First, thanks for your patch. I have a few questions below.

On Mon, Oct 11, 2021 at 11:03:44AM +0700, Ammar Faizi wrote:
> Linux x86-64 syscall only clobbers rax, rcx and r11 (and "memory").
>
> - rax for the return value.
> - rcx to save the return address.
> - r11 to save the rflags.
>
> Other registers are preserved.
>
> Having r8, r9 and r10 in the syscall clobber list is harmless, but this
> results in a missed-optimization.
>
> As the syscall doesn't clobber r8-r10, GCC should be allowed to reuse
> their value after the syscall returns to userspace. But since they are
> in the clobber list, GCC will always miss this opportunity.

I agree with your conclusion about this but need to be perfectly sure
about the exact clobber list since I got a different impression when
implementing the calls. I got the impression that these ones were
clobbered by reading entry_64.S below:

* Registers on entry:
* rax system call number
* rcx return address
* r11 saved rflags (note: r11 is callee-clobbered register in C ABI)
* rdi arg0
* rsi arg1
* rdx arg2
* r10 arg3 (needs to be moved to rcx to conform to C ABI)
* r8 arg4
* r9 arg5
* (note: r12-r15, rbp, rbx are callee-preserved in C ABI)

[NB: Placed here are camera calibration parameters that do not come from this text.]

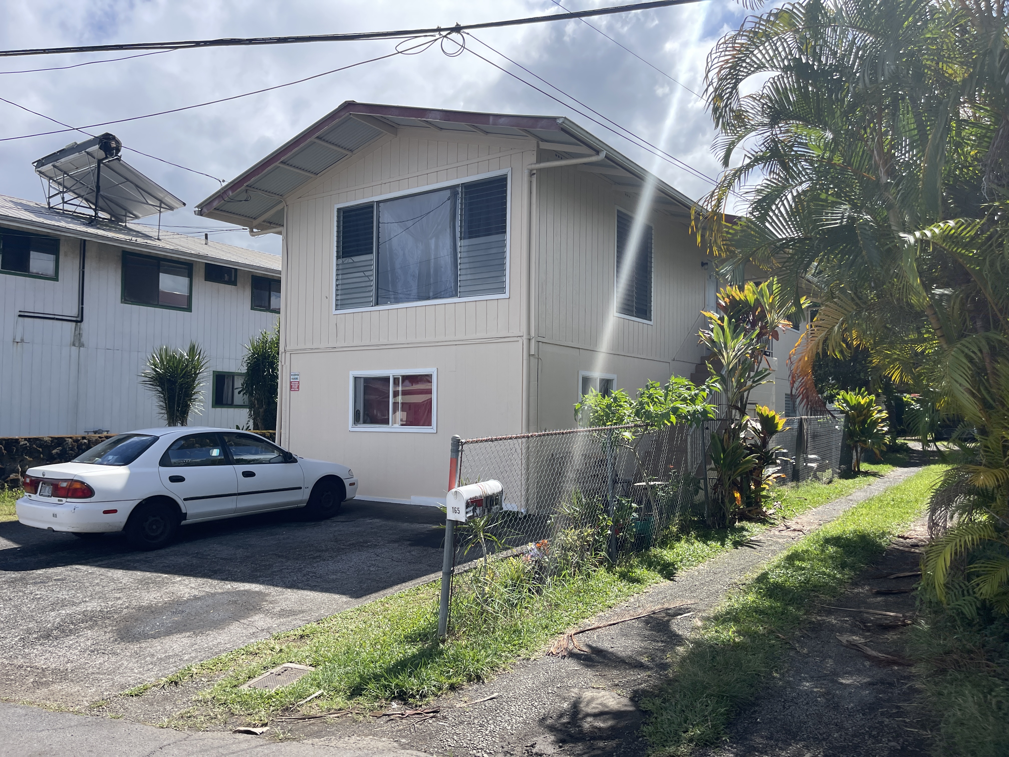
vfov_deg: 54.9
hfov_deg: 69.4
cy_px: 378
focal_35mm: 25
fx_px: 729
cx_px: 504
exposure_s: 1/2597
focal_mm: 5.1
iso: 32
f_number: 1.6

See this last note ? Indicating that r12-15, rbp and rbx are preserved
made me think it's not the case for the other ones, but that might of
course be a misunderstanding.

And calling.h says this:

x86 function call convention, 64-bit:
-------------------------------------
arguments | callee-saved | extra caller-saved | return
[callee-clobbered] | | [callee-clobbered] |
---------------------------------------------------------------------------
rdi rsi rdx rcx r8-9 | rbx rbp [*] r12-15 | r10-11 | rax, rdx [**]

Note that it's indicated "function call convention", not "syscall",
leaving it open to have extra restrictions on syscalls. Later by
reading the POP_REGS macro called with pop_rdi=0 and skipr11rcx=1
on syscall leave, it seems to restore everything but r11, rcx, rax
and rdi (which is restored last with rsp).

As such, could you please add in your commit message a link to the
location where you found that authoritative information above it there
is a better place (i.e. one that doesn't require to read all the macros)?
This would significantly help anyone facing the same doubts about this
in the future.

Thank you!
Willy